Menuju Glasgow

Foto: One Young World
Foto: One Young World

TROPIS.CO, JAKARTA – Dalam beberapa pekan terakhir, sejumlah orang Indonesia disibukan mengurus visa untuk keberangkatan ke Glasgow, Inggris. Mereka konon sebagian besar adalah calon anggota delegasi Indonesia pada The 2021 United Nations Climate Change Conference atau COP26 yang sempat tertunda lantaran serangan pandemi Covid-19.

Kabarnya, tak kurang  dari 300 orang, sangat ramai, dan mereka  dari berbagai kelompok dan lapisan, tentu sebagian besar berasal  dari  pegawai negara.

COP perubahan iklim, memang agenda rutin tahunan masyarakat global.  Sehingga oleh sebagian orang, agenda ini memang sangat ditunggu. Sebab inilah momentum gratis untuk bepergian ke luar negeri dengan menggunakan uang negara. T

Tentu bagi mereka yang memang selama ini sudah memfungsikan dirinya sebagai abdi negara, termasuk anggota DPR RI yang terhormat.

Keberangkatan ke Glosgow memang bukan otak kosong. Sejumlah misi telah terpatri di benak mereka. Salah satunya, bagaimana dunia asing, terutama negara industri maju yang telah menjadi biang kerok, menipisnya rumah kaca karena tekanan polusi industri, tahu diri, bahwa terjadinya perubahan iklim yang telah membuat masyarakat dunia “ketakutan” adalah ulah mereka.

Sungguh ini menjadi tanggungjawab bagi delegasi Indonesia yang datang menggunakan uang negara. Kedatangan ke Glasgow, hendaknya menjadi negosiator yang handal.  “Hujatan dan tekanan” terhadap masyarakat industri maju, hendaknya tak sebatas pada forum resmi COP. Melainkan juga dapat dilakukan sembari minum kopi di luar gelanggang resmi.

Ajang COP26 bukan untuk jalan jalan berwisata dan shoping.  Atau berfoto bersama dengan berlatar COP26 plus tampilan jas berdasi rapi. Kehadiran di COP26 adalah bagian tanggung jawab moral atas kelangsungan anak cucu. Karenanya, kehadiran pada COP26 harus benar benar bermanfaat, efektif dan berdaya guna.

Ingat! Banyak suara nyinyir atas keberangkatan ratusan delegasi Indonesia ke Glasgow. Berangkat hanya untuk jalan jalan menghabiskan uang rakyat dengan dalih konperensi perubahan iklim.

Sementara janji-janji pihak asing untuk membayar karbon atas upaya pelestarian hutan Indonesia, seakan hanya tergiang sesaat pada forum COP26. Pulang ke Indonesia tanpa membawa hasil kecuali seperangkat hasil shopping.

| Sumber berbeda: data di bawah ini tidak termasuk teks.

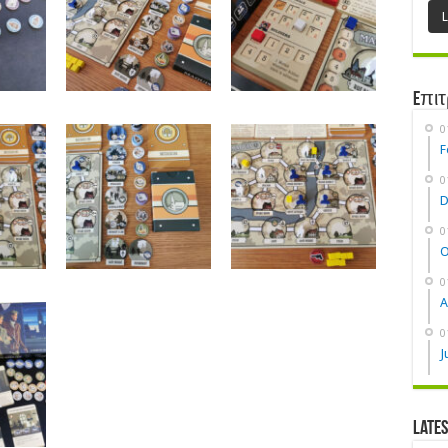
Eπιτ
0
F
0
D
0
O
0
A
0
J
Late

Kasus gagal bayarnya  Norwegia atas janjinya, adalah pengalaman pahit bagi delegasi Indonesia pada COP26 perubahan iklim.

Dan COP26 adalah kesempatan bagi delegasi Indonesia untuk menghujat dan menekan negara industri maju atas perlakuan terhadap Indonesia dan negara lain. Bagi Indonesia, bukan saatnya lagi untuk berbasi basi, pengorbanan rakyat Indonesia atas isu perubahan iklim sudah sangat besar.

Kebijakan Indonesia memoratorium pengembangan kelapa sawit adalah contoh pengorbanan yang sangat tinggi. Dengan kebijakan ini, peluang kerja bagi jutaan rakyat Indonesia tertutup. Miliaran dolar devisa dari ekspor minyak sawit gagal diraup.

Padahal devisa minyak sawit telah memberikan kontribusi nyata dalam menggerakan pertumbuhan ekonomi bangsa di saat pandemic ini. Ekonomi bergerak signifikan dengan daya beli masyarakat pedesaan mengguat.

Sungguh ini hendaknya menjadi catatan penting bagi semua delegasi Indonesia. Dan bukan suatu yang berlebihan,  bahwa biaya keberangkatan dan akomodasi yang hampir 3 pekan di Glasgow berasal dari pajak minyak sawit.  Jadi suatu yang sangat keterlaluan, bila kehadiran di COP 26 itu, hanya untuk shopping dan berfoto, celengak celenguk di balik  bule bule berpakaian necis.

Dan suatu catatan, jangan sampai biaya yang dijkeluarkan untuk kepentingan COP 26, tak berkontribusi nyata dalam pengelolaan lingkungan hidup di Indonesia. Justru sebaliknya, dana yang dikeluarkan untuk bepergian dengan pesawat udara, bukan untuk mengurangi  polusi dunia, melainkan mendukung percepatan kerusakan lingkungan global, lantaran tambahan polusi dari avtur.